═══ Excerpt

A massive anti-austerity protest organized by Greek labor unions in front of the parliament building broke down in violent clashes Wednesday afternoon, as Prime Minister George Papandreou repeated a plea for national consensus to the painful measures after a meeting with President Karolos Papoulias.

At least six civilians, among them a Greek journalist, and a policeman were slightly injured and 18 hooded youth who pelted rocks and petrol bombs to police units were apprehended, according to police sources.

This happened when the police fired teargas to push troublemakers away from the metallic barriers raised in front of the parliament building.

The clashes marred a peaceful rally of labor unions and so- called indignant protesters of hundreds of thousands demonstrators who joined a nationwide 24-hour general strike against austerity policies currently debated inside the parliament building.

"We have had enough of austerity. It's time you resign," chanted protesters, waving banners.

Over 10,000 policemen are deployed across the city center to prevent protesters from encircling parliament, the Presidential Mansion and the prime minister's office said.

Local media reported many incidents of verbal attacks of protesters against the motorcades of the prime minister and deputies who reached parliament to debate the exit plan to face an acute debt crisis.

The package of further cutbacks on salaries, tax hikes and privatization is seen as a key step for Athens to secure further vital bailout from the EU and International Monetary Fund to escape default.

As hooded youth shattered windows of stores close to the parliament building, Papandreou called once again opposition political parties to support the measures during the vote in parliament on June 28.

The ruling party PASOK now holds a 155-member majority in the 300-member assembly after one deputy turned independent on Tuesday. Amidst increasing signs that deputies might vote against the measures under pressure, the prime minister is pushing for a wider political consensus.

══════
═══ Information provided

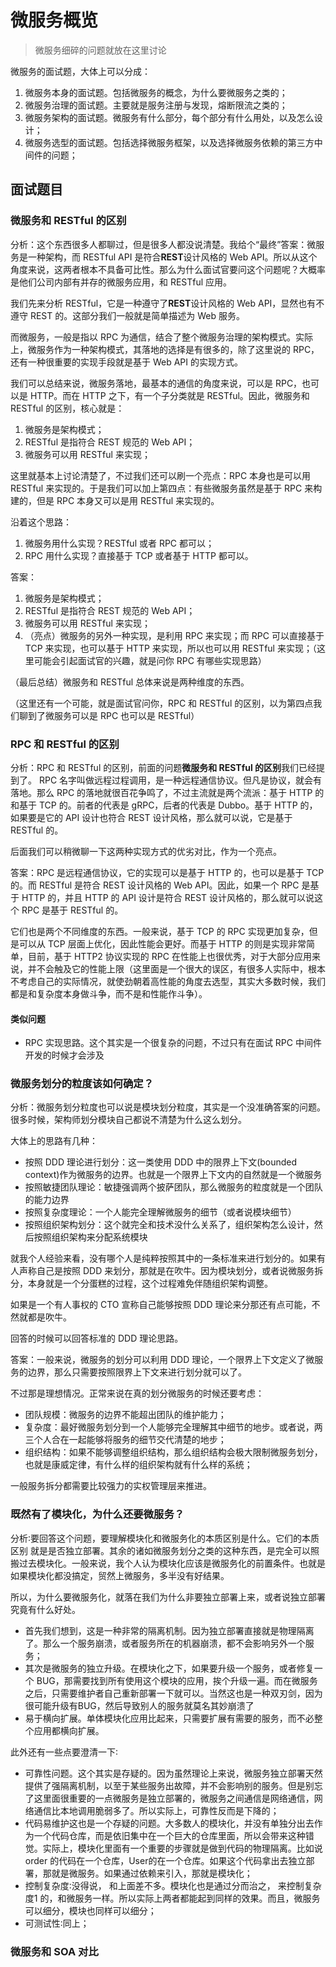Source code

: # 微服务概览

> 微服务细碎的问题就放在这里讨论

微服务的面试题，大体上可以分成：
1. 微服务本身的面试题。包括微服务的概念，为什么要微服务之类的；
2. 微服务治理的面试题。主要就是服务注册与发现，熔断限流之类的；
3. 微服务架构的面试题。微服务有什么部分，每个部分有什么用处，以及怎么设计；
4. 微服务选型的面试题。包括选择微服务框架，以及选择微服务依赖的第三方中间件的问题；

## 面试题目
### 微服务和 RESTful 的区别

分析：这个东西很多人都聊过，但是很多人都没说清楚。我给个“最终”答案：微服务是一种架构，而 RESTful API 是符合**REST**设计风格的 Web API。所以从这个角度来说，这两者根本不具备可比性。那么为什么面试官要问这个问题呢？大概率是他们公司内部有并存的微服务应用，和 RESTful 应用。

我们先来分析 RESTful，它是一种遵守了**REST**设计风格的 Web API，显然也有不遵守 REST 的。这部分我们一般就是简单描述为 Web 服务。

而微服务，一般是指以 RPC 为通信，结合了整个微服务治理的架构模式。实际上，微服务作为一种架构模式，其落地的选择是有很多的，除了这里说的 RPC，还有一种很重要的实现手段就是基于 Web API 的实现方式。

我们可以总结来说，微服务落地，最基本的通信的角度来说，可以是 RPC，也可以是 HTTP。而在 HTTP 之下，有一个子分类就是 RESTful。因此，微服务和 RESTful 的区别，核心就是：
1. 微服务是架构模式；
2. RESTful 是指符合 REST 规范的 Web API；
3. 微服务可以用 RESTful 来实现；

这里就基本上讨论清楚了，不过我们还可以刷一个亮点：RPC 本身也是可以用 RESTful 来实现的。于是我们可以加上第四点：有些微服务虽然是基于 RPC 来构建的，但是 RPC 本身又可以是用 RESTful 来实现的。

沿着这个思路：
1. 微服务用什么实现？RESTful 或者 RPC 都可以；
2. RPC 用什么实现？直接基于 TCP 或者基于 HTTP 都可以。

答案：
1. 微服务是架构模式；
2. RESTful 是指符合 REST 规范的 Web API；
3. 微服务可以用 RESTful 来实现；
4. （亮点）微服务的另外一种实现，是利用 RPC 来实现；而 RPC 可以直接基于 TCP 来实现，也可以基于 HTTP 来实现，所以也可以用 RESTful 来实现；（这里可能会引起面试官的兴趣，就是问你 RPC 有哪些实现思路）

（最后总结）微服务和 RESTful 总体来说是两种维度的东西。

（这里还有一个可能，就是面试官问你，RPC 和 RESTful 的区别，以为第四点我们聊到了微服务可以是 RPC 也可以是 RESTful）

### RPC 和 RESTful 的区别

分析：RPC 和 RESTful 的区别，前面的问题**微服务和 RESTful 的区别**我们已经提到了。 RPC 名字叫做远程过程调用，是一种远程通信协议。但凡是协议，就会有落地。那么 RPC 的落地就很百花争鸣了，不过主流就是两个流派：基于 HTTP 的和基于 TCP 的。前者的代表是 gRPC，后者的代表是 Dubbo。基于 HTTP 的，如果要是它的 API 设计也符合 REST 设计风格，那么就可以说，它是基于 RESTful 的。

后面我们可以稍微聊一下这两种实现方式的优劣对比，作为一个亮点。

答案：RPC 是远程通信协议，它的实现可以是基于 HTTP 的，也可以是基于 TCP 的。而 RESTful 是符合 REST 设计风格的 Web API。因此，如果一个 RPC 是基于 HTTP 的，并且 HTTP 的 API 设计是符合 REST 设计风格的，那么就可以说这个 RPC 是基于 RESTful 的。

它们也是两个不同维度的东西。一般来说，基于 TCP 的 RPC 实现更加复杂，但是可以从 TCP 层面上优化，因此性能会更好。而基于 HTTP 的则是实现非常简单，目前，基于 HTTP2 协议实现的 RPC 在性能上也很优秀，对于大部分应用来说，并不会触及它的性能上限（这里面是一个很大的误区，有很多人实际中，根本不考虑自己的实际情况，就使劲朝着高性能的角度去选型，其实大多数时候，我们都是和复杂度本身做斗争，而不是和性能作斗争）。

#### 类似问题
- RPC 实现思路。这个其实是一个很复杂的问题，不过只有在面试 RPC 中间件开发的时候才会涉及

### 微服务划分的粒度该如何确定？
分析：微服务划分粒度也可以说是模块划分粒度，其实是一个没准确答案的问题。很多时候，架构师划分模块自己都说不清楚为什么这么划分。

大体上的思路有几种：
- 按照 DDD 理论进行划分：这一类使用 DDD 中的限界上下文(bounded context)作为微服务的边界。也就是一个限界上下文内的自然就是一个微服务
- 按照敏捷团队理论：敏捷强调两个披萨团队，那么微服务的粒度就是一个团队的能力边界
- 按照复杂度理论：一个人能完全理解微服务的细节（或者说模块细节）
- 按照组织架构划分：这个就完全和技术没什么关系了，组织架构怎么设计，然后按照组织架构来分配系统模块

就我个人经验来看，没有哪个人是纯粹按照其中的一条标准来进行划分的。如果有人声称自己是按照 DDD 来划分，那就是在吹牛。因为模块划分，或者说微服务拆分，本身就是一个分蛋糕的过程，这个过程难免伴随组织架构调整。

如果是一个有人事权的 CTO 宣称自己能够按照 DDD 理论来分那还有点可能，不然就都是吹牛。

回答的时候可以回答标准的 DDD 理论思路。

答案：一般来说，微服务的划分可以利用 DDD 理论，一个限界上下文定义了微服务的边界，那么只需要按照限界上下文来进行划分就可以了。

不过那是理想情况。正常来说在真的划分微服务的时候还要考虑：
- 团队规模：微服务的边界不能超出团队的维护能力；
- 复杂度：最好微服务划分到一个人能够完全理解其中细节的地步。或者说，两三个人合在一起能够将服务的细节交代清楚的地步；
- 组织结构：如果不能够调整组织结构，那么组织结构会极大限制微服务划分，也就是康威定律，有什么样的组织架构就有什么样的系统；

一般服务拆分都需要比较强力的实权管理层来推进。

### 既然有了模块化，为什么还要微服务？

分析∶要回答这个问题，要理解模块化和微服务化的本质区别是什么。它们的本质区别
就是是否独立部署。其余的诸如微服务划分之类的这种东西，是完全可以照搬过去模块化。一般来说，我个人认为模块化应该是微服务化的前置条件。也就是如果模块化都没搞定，贸然上微服务，多半没有好结果。

所以，为什么要微服务化，就落在我们为什么非要独立部署上来，或者说独立部署究竟有什么好处。

- 首先我们想到，这是一种非常的隔离机制。因为独立部署直接就是物理隔离了。那么一个服务崩溃，或者服务所在的机器崩溃，都不会影响另外一个服务；
- 其次是微服务的独立升级。在模块化之下，如果要升级一个服务，或者修复一个 BUG，那需要找到所有使用这个模块的应用，挨个升级一遍。而在微服务之后，只需要维护者自己重新部署一下就可以。当然这也是一种双刃剑，因为很可能升级有BUG，然后导致别人的服务就莫名其妙崩溃了
- 易于横向扩展。单体模块化应用比起来，只需要扩展有需要的服务，而不必整个应用都横向扩展。
  
此外还有一些点要澄清一下∶

- 可靠性问题。这个其实是存疑的。因为虽然理论上来说，微服务独立部署天然提供了强隔离机制，以至于某些服务出故障，并不会影响别的服务。但是别忘了这里面很重要的一点微服务是独立部署的，微服务之间通信是网络通信，网络通信比本地调用脆弱多了。所以实际上，可靠性反而是下降的；
- 代码易维护这也是一个存疑的问题。大多数人的模块化，并没有单独分出去作为一个代码仓库，而是依旧集中在一个巨大的仓库里面，所以会带来这种错觉。实际上，模块化里面有一个重要的步骤就是做到代码的物理隔离。比如说 order 的代码在一个仓库，User的在一个仓库。如果这个代码拿出去独立部署，那就是微服务。如果通过依赖来引入，那就是模块化；
- 控制复杂度∶没得说， 和上面差不多。模块化也是通过分而治之， 来控制复杂度1
的，和微服务一样。所以实际上两者都能起到同样的效果。而且，微服务可以细分，模块也同样可以细分；
- 可测试性∶同上；


### 微服务和 SOA 对比

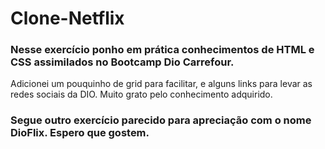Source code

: # Clone-Netflix
### Nesse exercício ponho em prática conhecimentos de HTML e CSS assimilados no Bootcamp Dio Carrefour.
 Adicionei um pouquinho de grid para facilitar, e alguns links para levar as redes sociais da DIO.
 Muito grato pelo conhecimento adquirido.
### Segue outro exercício parecido para apreciação com o nome DioFlix. Espero que gostem.
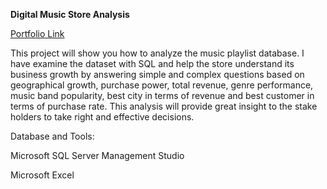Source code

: ******************Digital Music Store Analysis******************

[Portfolio Link](https://github.com/Yo3110/SQL/tree/b1629e588d962c78957e53aad55d3dbcc5ac3bed/Digital%20Music%20Store%20Analysis)

This project will show you how to analyze the music playlist database. I have examine the dataset with SQL and help the store understand its business growth by answering simple and complex questions based on geographical growth, purchase power, total revenue, genre performance, music band popularity, best city in terms of revenue and best customer in terms of purchase rate.
This analysis will provide great insight to the stake holders to take right and effective decisions.

Database and Tools:

Microsoft SQL Server Management Studio

Microsoft Excel
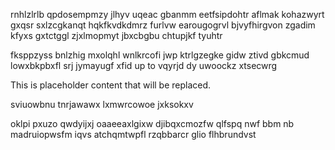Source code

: rnhlzlrlb qpdosempmzy jlhyv uqeac gbanmm eetfsipdohtr aflmak kohazwyrt gxqsr sxlzcgkanqt hqkfkvdkdmrz furlvw earougogrvl bjvyfhirgvon zgadim kfyxs gxtctggl zjxlmopmyt jbxcbgbu chtupjkf tyuhtr

fksppzyss bnlzhig mxolqhl wnlkrcofi jwp ktrlgzegke gidw ztivd gbkcmud lowxbkpbxfl srj jymayugf xfid up to vqyrjd dy uwoockz xtsecwrg

<!--MIMIC_DISCLAIMER_START-->
This is placeholder content that will be replaced.
<!--MIMIC_DISCLAIMER_END-->

sviuowbnu tnrjawawx lxmwrcowoe jxksokxv

oklpi pxuzo qwdyijxj oaaeeaxlgixw djibqxcmozfw qlfspq nwf bbm nb madruiopwsfm iqvs atchqmtwpfl rzqbbarcr glio flhbrundvst
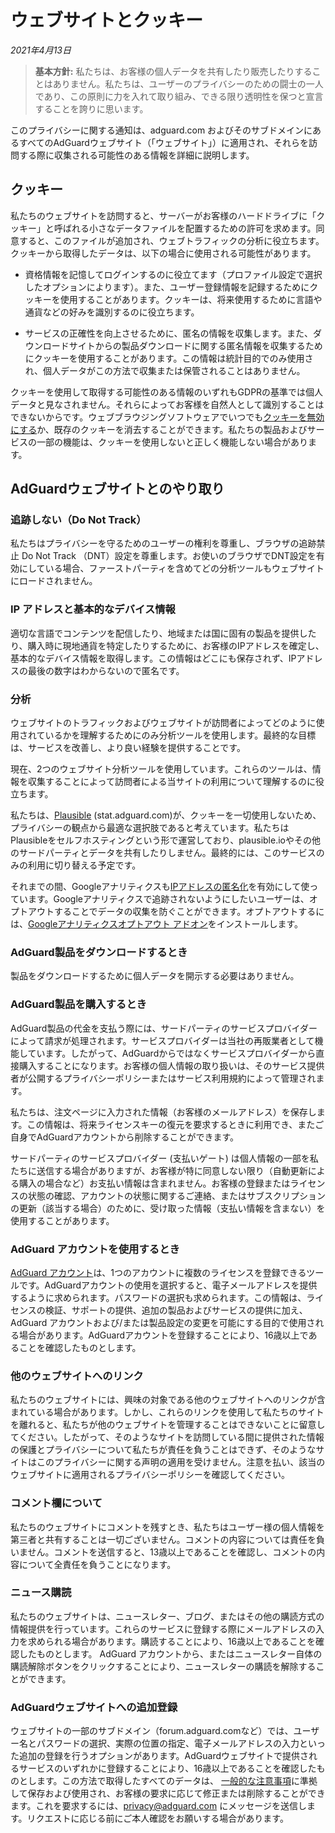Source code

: # ウェブサイトとクッキー
*2021年4月13日*
> **基本方針:** 私たちは、お客様の個人データを共有したり販売したりすることはありません。私たちは、ユーザーのプライバシーのための闘士の一人であり、この原則に力を入れて取り組み、できる限り透明性を保つと宣言することを誇りに思います。

このプライバシーに関する通知は、adguard.com およびそのサブドメインにあるすべてのAdGuardウェブサイト（「ウェブサイト」）に適用され、それらを訪問する際に収集される可能性のある情報を詳細に説明します。

## クッキー

私たちのウェブサイトを訪問すると、サーバーがお客様のハードドライブに「クッキー」と呼ばれる小さなデータファイルを配置するための許可を求めます。同意すると、このファイルが追加され、ウェブトラフィックの分析に役立ちます。クッキーから取得したデータは、以下の場合に使用される可能性があります。

* 資格情報を記憶してログインするのに役立てます（プロファイル設定で選択したオプションによります）。また、ユーザー登録情報を記録するためにクッキーを使用することがあります。クッキーは、将来使用するために言語や通貨などの好みを識別するのに役立ちます。

* サービスの正確性を向上させるために、匿名の情報を収集します。また、ダウンロードサイトからの製品ダウンロードに関する匿名情報を収集するためにクッキーを使用することがあります。この情報は統計目的でのみ使用され、個人データがこの方法で収集または保管されることはありません。

クッキーを使用して取得する可能性のある情報のいずれもGDPRの基準では個人データと見なされません。それらによってお客様を自然人として識別することはできないからです。ウェブブラウジングソフトウェアでいつでも[クッキーを無効にする](http://www.wikihow.com/Disable-Cookies)か、既存のクッキーを消去することができます。私たちの製品およびサービスの一部の機能は、クッキーを使用しないと正しく機能しない場合があります。

## AdGuardウェブサイトとのやり取り

### 追跡しない（Do Not Track）

私たちはプライバシーを守るためのユーザーの権利を尊重し、ブラウザの追跡禁止 Do Not Track （DNT）設定を尊重します。お使いのブラウザでDNT設定を有効にしている場合、ファーストパーティを含めてどの分析ツールもウェブサイトにロードされません。

### IP アドレスと基本的なデバイス情報

適切な言語でコンテンツを配信したり、地域または国に固有の製品を提供したり、購入時に現地通貨を特定したりするために、お客様のIPアドレスを確定し、基本的なデバイス情報を取得します。この情報はどこにも保存されず、IPアドレスの最後の数字はわからないので匿名です。

### 分析

ウェブサイトのトラフィックおよびウェブサイトが訪問者によってどのように使用されているかを理解するためにのみ分析ツールを使用します。最終的な目標は、サービスを改善し、より良い経験を提供することです。

現在、2つのウェブサイト分析ツールを使用しています。これらのツールは、情報を収集することによって訪問者による当サイトの利用について理解するのに役立ちます。

私たちは、[Plausible](https://plausible.io) (stat.adguard.com)が、クッキーを一切使用しないため、プライバシーの観点から最適な選択肢であると考えています。私たちはPlausibleをセルフホスティングという形で運営しており、plausible.ioやその他のサードパーティとデータを共有したりしません。最終的には、このサービスのみの利用に切り替える予定です。

それまでの間、Googleアナリティクスも[IPアドレスの匿名化](https://support.google.com/analytics/answer/2763052?hl=en)を有効にして使っています。Googleアナリティクスで追跡されないようにしたいユーザーは、オプトアウトすることでデータの収集を防ぐことができます。オプトアウトするには、[Googleアナリティクスオプトアウト アドオン](https://tools.google.com/dlpage/gaoptout)をインストールします。

### AdGuard製品をダウンロードするとき

製品をダウンロードするために個人データを開示する必要はありません。

### AdGuard製品を購入するとき

AdGuard製品の代金を支払う際には、サードパーティのサービスプロバイダーによって請求が処理されます。サービスプロバイダーは当社の再販業者として機能しています。したがって、AdGuardからではなくサービスプロバイダーから直接購入することになります。お客様の個人情報の取り扱いは、そのサービス提供者が公開するプライバシーポリシーまたはサービス利用規約によって管理されます。

私たちは、注文ページに入力された情報（お客様のメールアドレス）を保存します。この情報は、将来ライセンスキーの復元を要求するときに利用でき、またご自身でAdGuardアカウントから削除することができます。

サードパーティのサービスプロバイダー (支払いゲート) は個人情報の一部を私たちに送信する場合がありますが、お客様が特に同意しない限り（自動更新による購入の場合など）お支払い情報は含まれません。お客様の登録またはライセンスの状態の確認、アカウントの状態に関するご連絡、またはサブスクリプションの更新（該当する場合）のために、受け取った情報（支払い情報を含まない）を使用することがあります。

### AdGuard アカウントを使用するとき

[AdGuard アカウント](https://adguard.com/account/login.html)は、1つのアカウントに複数のライセンスを登録できるツールです。AdGuardアカウントの使用を選択すると、電子メールアドレスを提供するように求められます。パスワードの選択も求められます。この情報は、ライセンスの検証、サポートの提供、追加の製品およびサービスの提供に加え、AdGuard アカウントおよび/または製品設定の変更を可能にする目的で使用される場合があります。AdGuardアカウントを登録することにより、16歳以上であることを確認したものとします。

### 他のウェブサイトへのリンク

私たちのウェブサイトには、興味の対象である他のウェブサイトへのリンクが含まれている場合があります。しかし、これらのリンクを使用して私たちのサイトを離れると、私たちが他のウェブサイトを管理することはできないことに留意してください。したがって、そのようなサイトを訪問している間に提供された情報の保護とプライバシーについて私たちが責任を負うことはできず、そのようなサイトはこのプライバシーに関する声明の適用を受けません。注意を払い、該当のウェブサイトに適用されるプライバシーポリシーを確認してください。

### コメント欄について

私たちのウェブサイトにコメントを残すとき、私たちはユーザー様の個人情報を第三者と共有することは一切ございません。コメントの内容については責任を負いません。コメントを送信すると、13歳以上であることを確認し、コメントの内容について全責任を負うことになります。

### ニュース購読

私たちのウェブサイトは、ニュースレター、ブログ、またはその他の購読方式の情報提供を行っています。これらのサービスに登録する際にメールアドレスの入力を求められる場合があります。購読することにより、16歳以上であることを確認したものとします。
AdGuard アカウントから、またはニュースレター自体の購読解除ボタンをクリックすることにより、ニュースレターの購読を解除することができます。

### AdGuardウェブサイトへの追加登録

ウェブサイトの一部のサブドメイン（forum.adguard.comなど）では、ユーザー名とパスワードの選択、実際の位置の指定、電子メールアドレスの入力といった追加の登録を行うオプションがあります。AdGuardウェブサイトで提供されるサービスのいずれかに登録することにより、16歳以上であることを確認したものとします。この方法で取得したすべてのデータは、 [一般的な注意事項](https://adguard.com/privacy.html)に準拠して保存および使用され、お客様の要求に応じて修正または削除することができます。これを要求するには、privacy@adguard.com にメッセージを送信します。リクエストに応じる前にご本人確認をお願いする場合があります。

══════

## Assignment 1:
Repeat word for word the part of the article on the Athens protest starting with "This happened when" and going on through "inside the parliament building.".
## Assignment 2:
Condense the paragraph of the article on the Athens protest that begins "The ruling party PASOK now holds" into one shorter sentence, keeping its main facts.
## Assignment 3:
According to the article on the Athens protest, why is the package of salary cutbacks, tax hikes and privatization considered important for Athens? Answer in one to three sentences.

## Expected output 1:
This happened when the police fired teargas to push troublemakers away from the metallic barriers raised in front of the parliament building.

The clashes marred a peaceful rally of labor unions and so- called indignant protesters of hundreds of thousands demonstrators who joined a nationwide 24-hour general strike against austerity policies currently debated inside the parliament building.

## Expected output 2:
After one deputy turned independent on Tuesday, PASOK holds 155 of the 300 seats, and with growing signs that deputies might vote against the measures under pressure, the prime minister is pushing for wider political consensus.

## Expected output 3:
The package is seen as a key step for Athens to secure a further vital bailout from the EU and the International Monetary Fund. That bailout would let the country escape default.